▶ _Deine Aufgaben_
#1 Welches Betriebssystem wird im Forumsauszug zum Servlet-Problem genannt?
#2 Entnimm den Datensätzen wortgetreu alle Zeilen von der Zeile mit "3. Coding Challenge #3" bis zum Ende der Datensätze, beide Grenzen eingeschlossen. Lass die Bilder in deiner Antwort weg.

▶ _Textauszug_
•••

Was habe ich nun falsch gemacht?? In dem Buch was vor mir liegt, ist es genauso beschrieben, das Beispiel funktioniert wunderbar wenn ich keine package benutze! Ich nehme an (ich vermute es, oder was auch immer) dass es web.xml liegt, leider habe ich bis jetzt keine passende Lösung gefunden.

Wenns hilft: Mac os x und benutze die neuste Tomcatversion.

thx


[/quote]


----------



## maki (3. Sep 2008)

Versuch mal

http://localhost:8080/<contextname>/hello

<contextname> ersetzt du durch den Contextnamen 

Ps: Packetnamen gehören nicht in die URL...


----------



## Java_Nerd (3. Sep 2008)

ahh ok danke! nun gehts, dann verstehe ich absolut nicht warum das im Buch so steht, such mir ein anderes Buch 

hab übrigens im quellcode ein fehler drinn: zuerst HttpServletRequest request und nicht zuersst HttpServletResponse response ...


----------



## maki (3. Sep 2008)

Welches Buch ist denn das?

Hab früher aus dem O'Reilly Büchern gelernt, fand ich gut.


----------



## Java_Nerd (3. Sep 2008)

Core Servlets und JavaServer Pages von Marty Hall und Larry Brown Erscheinungsjahr: 2004 Markt+Technikverlag

Auf Seite 85 unter der Abbildung: Ausgabe von http://localhost/servlet/coreservlets.HelloServlet2 

Also mit dem Punkt habe ich das nicht hinbkommen


----------

•••

▶ _Datensätze_
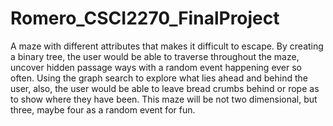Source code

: # Romero_CSCI2270_FinalProject
A maze with different attributes that makes it difficult to escape. By creating
a binary tree, the user would be able to traverse throughout the maze,
uncover hidden passage ways with a random event happening ever so often.
Using the graph search to explore what lies ahead and behind the user,
also, the user would be able to leave bread crumbs behind or rope
as to show where they have been. This maze will be not two dimensional,
but three, maybe four as a random event for fun. 

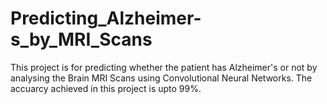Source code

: # Predicting_Alzheimer-s_by_MRI_Scans
This project is for predicting whether the patient has Alzheimer's or not by analysing the Brain MRI Scans using Convolutional Neural Networks.
The accuarcy achieved in this project is upto 99%.
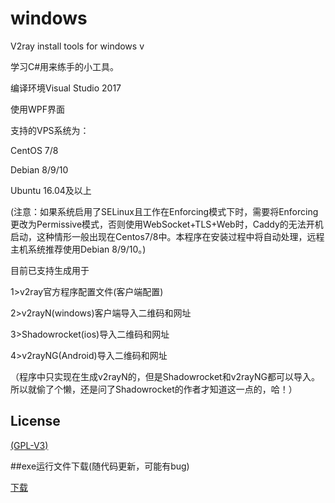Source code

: # windows
V2ray install tools for windows v

学习C#用来练手的小工具。

编译环境Visual Studio 2017 

使用WPF界面

支持的VPS系统为：

CentOS 7/8 

Debian 8/9/10

Ubuntu 16.04及以上

(注意：如果系统启用了SELinux且工作在Enforcing模式下时，需要将Enforcing更改为Permissive模式，否则使用WebSocket+TLS+Web时，Caddy的无法开机启动，这种情形一般出现在Centos7/8中。本程序在安装过程中将自动处理，远程主机系统推荐使用Debian 8/9/10。)

目前已支持生成用于

1>v2ray官方程序配置文件(客户端配置)

2>v2rayN(windows)客户端导入二维码和网址

3>Shadowrocket(ios)导入二维码和网址

4>v2rayNG(Android)导入二维码和网址

（程序中只实现在生成v2rayN的，但是Shadowrocket和v2rayNG都可以导入。所以就偷了个懒，还是问了Shadowrocket的作者才知道这一点的，哈！）

## License

[(GPL-V3)](https://raw.githubusercontent.com/proxysu/windows/master/LICENSE)

##exe运行文件下载(随代码更新，可能有bug)

[下载](https://github.com/proxysu/windows/raw/master/ProxySU/bin/Release/Release.zip)
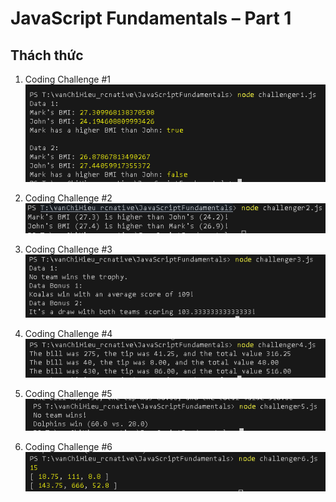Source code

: # JavaScript Fundamentals – Part 1

## Thách thức
1. Coding Challenge #1
![exp1](image.png)

2. Coding Challenge #2
![alt text](image-1.png)

3. Coding Challenge #3
![alt text](image-2.png)

4. Coding Challenge #4
![alt text](image-3.png)

5. Coding Challenge #5
![alt text](image-4.png)

6. Coding Challenge #6
![alt text](image-5.png)
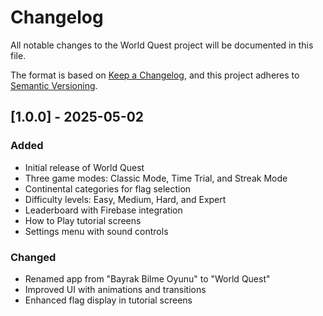 # Changelog

All notable changes to the World Quest project will be documented in this file.

The format is based on [Keep a Changelog](https://keepachangelog.com/en/1.0.0/),
and this project adheres to [Semantic Versioning](https://semver.org/spec/v2.0.0.html).

## [1.0.0] - 2025-05-02

### Added
- Initial release of World Quest
- Three game modes: Classic Mode, Time Trial, and Streak Mode
- Continental categories for flag selection
- Difficulty levels: Easy, Medium, Hard, and Expert
- Leaderboard with Firebase integration
- How to Play tutorial screens
- Settings menu with sound controls

### Changed
- Renamed app from "Bayrak Bilme Oyunu" to "World Quest"
- Improved UI with animations and transitions
- Enhanced flag display in tutorial screens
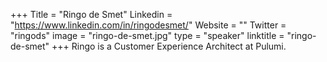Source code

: +++
Title = "Ringo de Smet"
Linkedin = "https://www.linkedin.com/in/ringodesmet/"
Website = ""
Twitter = "ringods"
image = "ringo-de-smet.jpg"
type = "speaker"
linktitle = "ringo-de-smet"
+++
Ringo is a Customer Experience Architect at Pulumi.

•••

▶ _Antworten je Eintrag_
#1 Mac OS X.

#2
3. Coding Challenge #3
![alt text](image-2.png)

4. Coding Challenge #4
![alt text](image-3.png)

5. Coding Challenge #5
![alt text](image-4.png)

6. Coding Challenge #6
![alt text](image-5.png)
 # Changelog

All notable changes to the World Quest project will be documented in this file.

The format is based on [Keep a Changelog](https://keepachangelog.com/en/1.0.0/),
and this project adheres to [Semantic Versioning](https://semver.org/spec/v2.0.0.html).

## [1.0.0] - 2025-05-02

### Added
- Initial release of World Quest
- Three game modes: Classic Mode, Time Trial, and Streak Mode
- Continental categories for flag selection
- Difficulty levels: Easy, Medium, Hard, and Expert
- Leaderboard with Firebase integration
- How to Play tutorial screens
- Settings menu with sound controls

### Changed
- Renamed app from "Bayrak Bilme Oyunu" to "World Quest"
- Improved UI with animations and transitions
- Enhanced flag display in tutorial screens
Source code

: +++
Title = "Ringo de Smet"
Linkedin = "https://www.linkedin.com/in/ringodesmet/"
Website = ""
Twitter = "ringods"
image = "ringo-de-smet.jpg"
type = "speaker"
linktitle = "ringo-de-smet"
+++
Ringo is a Customer Experience Architect at Pulumi.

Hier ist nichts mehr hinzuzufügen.